This Article is From Jun 14, 2017

Arvind Kejriwal Called Kumar Vishwas 'Younger Brother'. That's Changed

AAP leader Kumar Vishwas told NDTV that he is aware of a campaign against him by some leaders.

Highlights

  • We all work for a party, we are not relatives: Kumar Vishwas
  • Only focussing on the Rajasthan assembly elections, he says
  • Kumar Vishwas appears increasingly isolated within AAP
NEW DELHI: Just out of the drubbing that Arvind Kejriwal's Aam Aadmi Party had received in the Delhi municipal elections, the AAP was hurtling towards another crisis in April-end. There was talk that senior AAP leader Vishwas Kumar had planned a coup to replace Mr Kejriwal as the party chief and the party appeared to be headed for a split. Mr Kejriwal stopped the slide with a single message on Twitter, calling Mr Vishwas his "younger brother". Mr Kumar Vishwas had then promptly retweeted.

Less than 50 days later, Mr Vishwas suggested in an interview to NDTV on Tuesday that he was not sure about his relationship with Mr Kejriwal any longer.

"We all work for a party... we are not relatives... we all work for a common cause," the AAP co-founder said, distancing himself from the "younger brother" remark.

In course of the interview, the poet-politician spoke of attempts to tarnish his image by party leaders or undermine him but suggested that he couldn't care less and was only focussing on the Rajasthan assembly elections in November-December 2018. "These days, the Rajasthan election is the only thing on my mind, the only thing I talk about, discuss or think," he said.
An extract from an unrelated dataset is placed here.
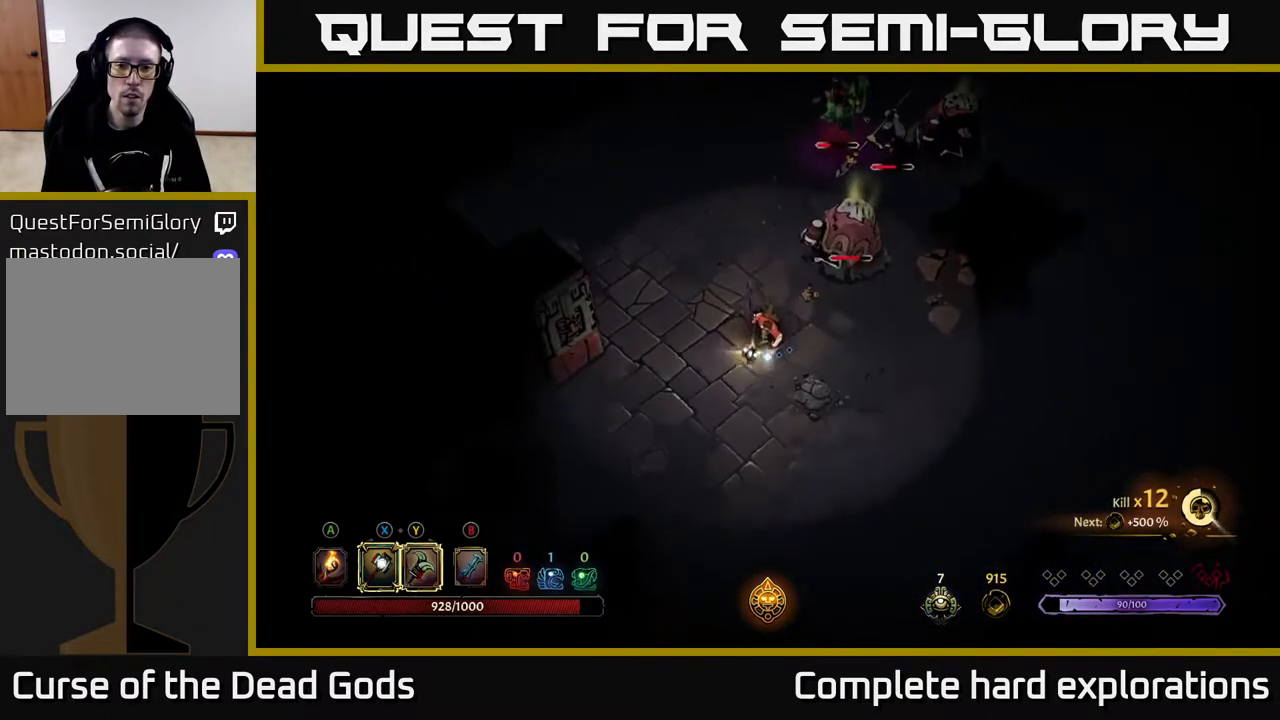
{"buttons": ["Y"], "left_stick": "up-right", "right_stick": "center", "events": [[267, "left_stick", "down-right"], [400, "Y", "down"], [483, "left_stick", "up-right"]]}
Leading the party's campaign in Rajasthan is a responsibility that the 48-year-old leader was given after he appeared headed to quit the party last month. It was also part of the same deal that Amanatullah Khan, the Delhi legislator who had accused him of planning to dethrone Mr Kejriwal, was suspended on charges of indiscipline.

But he appears increasingly isolated within the party. In private conversations, party leaders in the national capital have made no secrets about the trust deficit. More so, after sacked water minister Kapil Mishra, considered to be his proxy by sections of the party, went on an overdrive accusing the AAP government of corruption.

Mr Vishwas said he was the first to speak against Mishra's actions. "I want to completely distance myself from Mishra, his remarks have been shameful," he said, saying there was no need for him to speak further on this chapter.

Mr Vishwas insisted he didn't feel isolated but was aware what was spoken about him behind his back.

"My own party colleagues peddle rumours against me and try to destroy my image, but I want to tell them, I shall not be defeated," said Mr Kumar, likening himself to Abhimanyu in the Hindu epic Mahabharata who was trapped in a labyrinth, and killed.

He also brought up how Deputy Chief Minister Manish Sisodia had visited Mr Khan after his suspension at his house and Chief Minister Arvind Kejriwal appointed him to head a Delhi Assembly panel. Then, he added, he had nothing to say on this because who the Deputy Chief Minister meets or the Chief Minister appoints "is their decision".